Chef d'œuvre sur les classes.
C'est incroyable comment Tati enchaine les symboliques fortes. D'un côté on a des petits bourgeois détestables au possible où tout sonne creux, des petits tapotements mesquins jusqu'à l'entreprise littéralement nommée "plastoc" du mari portant fièrement une cravate bleu et l'étalant jusqu'à sa fichue baraque moderne infernale où un poisson crève littéralement la gueule ouverte face au soleil et dont on fait souffrir à chaque arrivée des voisins aux allures extravagantes mais méprisantes qui ne peuvent s'empêcher de s'exprimer avec une grandiloquence totalement risible, des voisins qui vivent dans une autre dimension tant leurs conversations n'ont aucun sens ou est d'une stérilité consternante, des voisines qui se sentent exister que par leur bien matériel dont elles se targuent la tête haute légèrement tournée vers la gauche avec les yeux hautains, une voisine vient même cracher de la fumée tel un dragon.
Une maison aseptisée dont l'horreur est à peine bâchée, en effet cette maison est un monstre à part entière, de grands yeux observant chaque faits et gestes durant la nuit au caractère comminatoire, une maison où il faut savoir marcher sur des pierres plates pour ne pas se bruler les pieds avec ces pierres rouges parsemées un peu partout, il y a même deux fourches qui sont dessinées par le biais d'une plantation plaquée au mur, la symbolique est tellement tape à l'œil qu'au début un chien est littéralement englouti par ces bruits industriels sortant de la cuisine (absolument ridicule elle aussi), un chien errant représenté métaphoriquement par le fils de ces bourgeois, il est constamment harassé et littéralement enfermé avec ces barreaux qui viennent cloitrer son ombre dans un endroit censé être le plus pur, à savoir la douche où sa mère le frotte violemment.
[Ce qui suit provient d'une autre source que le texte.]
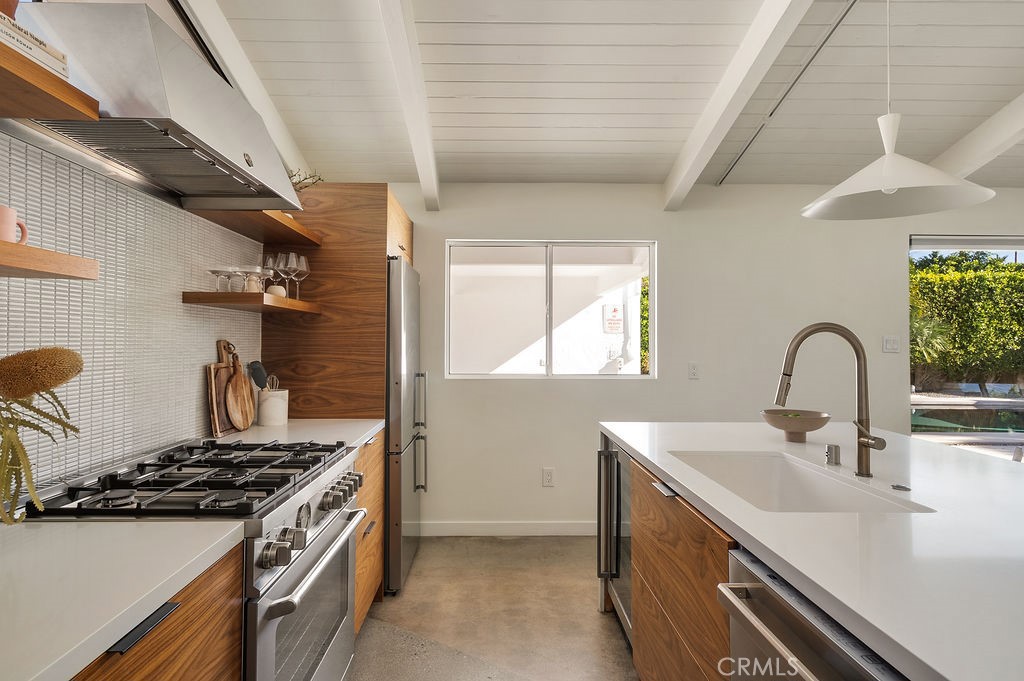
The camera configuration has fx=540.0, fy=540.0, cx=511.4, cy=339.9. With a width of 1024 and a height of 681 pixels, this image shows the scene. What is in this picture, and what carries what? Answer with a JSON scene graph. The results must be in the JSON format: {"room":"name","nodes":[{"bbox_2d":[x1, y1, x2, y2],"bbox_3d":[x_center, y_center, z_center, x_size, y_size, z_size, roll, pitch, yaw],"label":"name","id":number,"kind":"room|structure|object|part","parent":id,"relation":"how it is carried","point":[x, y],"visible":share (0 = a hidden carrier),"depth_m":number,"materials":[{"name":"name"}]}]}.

Cela dit, malgré mes propos acerbes à l'égard de ces personnages, Tati ne les présente pas comme des monstres sadiques pour autant, mais des caricatures dont il se moque gentiment par le biais d'un humour burlesque.
Et de l'autre côté on a la vie prolétarienne qui respire, où les enfants gagent, s'amusent à enquiquiner chaque passant afin qu'ils se tapent le lampadaire en pleine tronche, ça discute, ça bouge, des relations se nouent à partir des disputes et c'est ça qui est formidable.
Dans ce beau quartier vit M.Hulot dans un appartement très particulier, il est très animé puisque nous voyons chaque partie du corps qui s'avance, des pieds jusqu'à la tête, son infrastructure est pour ainsi dire très spéciale et sera, j'imagine, caractéristique du cinéma de Jacques Tati et plus particulièrement de son troisième métrage Playtime de la quadrilogie.
Malgré la sobriété du nom, Mon oncle est une œuvre fortement ingénieuse, une comédie qui a réussi à me décrocher quelques rires bien mérités, avec une fin purement touchante et splendide.